A monologue from the novel by Victor Hugo
NOTE: This monologue is reprinted from Victor Hugo’s Works. Trans. Isabel F. Hapgood. New York: Kelmscott Society, 1896.
Monsieur Javert, I beseech your mercy. I assure you that I was not in the wrong. If you had seen the beginning, you would have seen. I swear to you by the good God that I was not to blame!
That gentleman, the bourgeois, whom I do not know, put snow in my back. Has any one the right to put snow down our backs when we are walking along peaceably, and doing no harm to any one?
I am rather ill, as you see. And then, he had been saying impertinent things to me for a long time: “You are ugly! You have no teeth!” I know well that I have no longer those teeth.
I did nothing; I said to myself, “The gentleman is amusing himself.” I was honest with him; I did not speak to him. It was at that moment that he put the snow down my back.

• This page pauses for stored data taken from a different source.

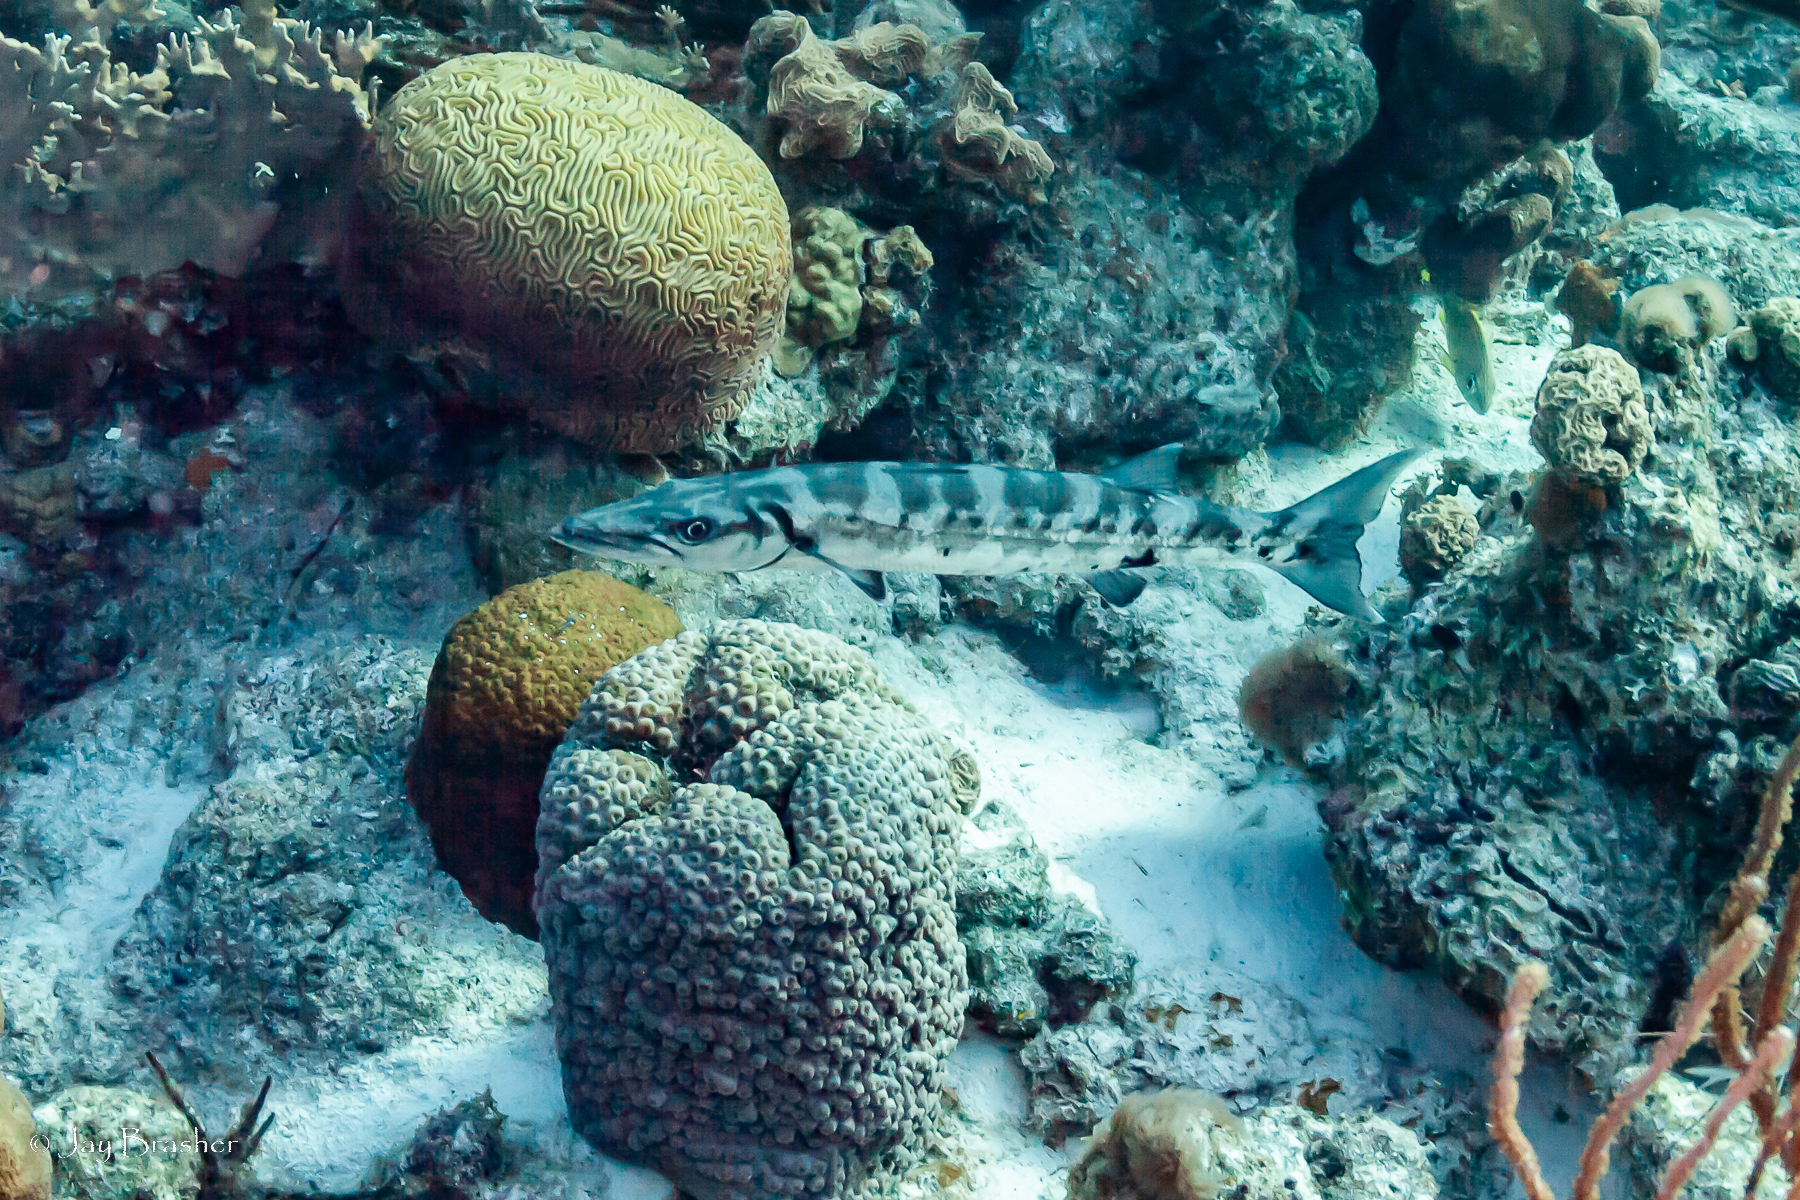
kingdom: Animalia
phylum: Chordata
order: Perciformes
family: Sphyraenidae
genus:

Monsieur Javert, good Monsieur Inspector! is there not some person here who saw it and can tell you that this is quite true? Perhaps I did wrong to get angry. You know that one is not master of one’s self at the first moment.
One gives way to vivacity; and then, when someone puts something cold down your back just when you are not expecting it! I did wrong to spoil that gentleman’s hat. Why did he go away?
I would ask his pardon. Oh, my God! It makes no difference to me whether I ask his pardon. Do me the favor to-day, for this once, Monsieur Javert. You know that in prison one can earn only seven sous a day;
it is not the government’s fault, but seven sous is one’s earnings; and just fancy, I must pay one hundred francs, or my little girl will be sent to me. Oh, my God! I cannot have her with me.
What I do is so vile! Oh, my Cosette! Oh, my little angel of the Holy Virgin! what will become of her, poor creature? I will tell you: it is the Thenardiers, inn-keepers, peasants; and such people are unreasonable.
They want money. Don’t put me in prison! You see, there is a little girl who will be turned out into the street to get along as best she may, in the very heart of the winter; and you must have pity on such a being, my good Monsieur Javert.
If she were older, she might earn her living; but it cannot be done at that age. I am not a bad woman at bottom. It is not cowardliness and gluttony that have made me what I am.
If I have drunk brandy, it was out of misery. I do not love it; but it benumbs the senses. When I was happy, it was only necessary to glance into my closets, and it would have been evident that I was not a coquettish and untidy woman.
I had linen, a great deal of linen. Have pity on me, Monsieur Javert!